予約制となりますので、必ず前日までにご連絡ください。
(このお電話の際、連絡先と予定しているおおよその頭数を確認します)

条 件
 mf*野良猫もしくは多頭崩壊のお家の猫であること(飼い猫は含まれません)

mf*避妊去勢手術と耳カットをし、元いたところに離すこと
 家で飼う予定、もしくは、里親に出す予定の子は含みません。
(守られない場合はお断りさせていただきます)
    
mf*基本的に日帰り 
 午前中連れてきてもらい、夕方迎え
(ただし遠方から来られている方に関しては、なるべく待ち時間が少なく済むように努力させていただきます)   

mf*生後2ヶ月以上(体重は問いません)
(野良猫の場合、生後どのくらいかわからないと思いますので、とりあえず連れてきてください)     
    
mf*妊娠している場合は、お母さん猫には点滴などの処置を無償で行います
ただし、供養代(1000円)をいただき、こちらで火葬させていただきます。
    
mf*ノミ予防、抗生剤投与は必ずこちらで実施させていただきます。
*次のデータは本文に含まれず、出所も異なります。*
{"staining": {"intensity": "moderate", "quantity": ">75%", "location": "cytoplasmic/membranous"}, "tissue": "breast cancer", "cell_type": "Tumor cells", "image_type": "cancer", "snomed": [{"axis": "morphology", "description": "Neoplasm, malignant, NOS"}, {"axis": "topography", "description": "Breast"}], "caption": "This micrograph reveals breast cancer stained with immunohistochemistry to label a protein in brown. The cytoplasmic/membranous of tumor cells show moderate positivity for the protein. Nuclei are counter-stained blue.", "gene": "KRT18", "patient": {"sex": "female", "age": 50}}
(手術費用に含まれています)

    
費 用     避妊去勢手術ともに5000円(ノミ予防・抗生剤投与含む)
(必ず耳カットもする)

 

 

 

動物病院によっては、手術するにあたって生後6ヶ月以上とか、体重が1.2キロ以上とか規定がありますが、

 

うちの病院に関しては、

 

体調が問題なければ、生後2ヶ月以上であれば手術を行っています。

 

体重も1キロ未満であっても、体調に問題がなければ手術を行っています。

 

 

どのケースであっても、

 

問題を起こしたり、麻酔中、麻酔後に体調を崩したり、亡くなってしまったりしたことはありません。

 

 

 

手のひらサイズの子たちでも問題ありません。

大人と比較すると、小さいのがよくわかりますよね
 
 
 

 

 

「この子は小さいからどうだろうか?」

 

と悩まれたら、とりあえず連れてきてください。

 

診せていただいて、判断したいと思います。

 

 

 

 

 

避妊手術に関して、傷口は1センチ未満です。

 

 

 

 

 

 


もしも発情を迎え子宮が腫れていた場合、妊娠時は、傷口が大きくなりますが、

 

基本的に1センチ未満ですみます。

 

 

外に離されるのですから、傷口は最小限で、負担が少ないものであるべきだと思っています。

 

 

たまに耳カットしてなくて、紛れ込んできた子の中に、こんな大きな傷の子もいます。

 

 

 

 

術式は、子宮と卵巣両方を切除する『子宮・卵巣全摘出術』を採用しています。

 

 

傷が小さいから、全摘出してないのだろ?と言われることがありますが、
 
ちゃんと子宮も卵巣も摘出しています。


 

 

傷に関しては、『吸収糸』と言われる溶ける糸を使用しており、

 

外側に糸が出ないように工夫し、縫合してあります。

 

 

傷はこんな感じ

 

 

 

 

負担が少ないもの、安全なものであるべきだと思っています。

 

 

 

耳カットに関しては、綺麗なV字になるようにカットするように心がけています。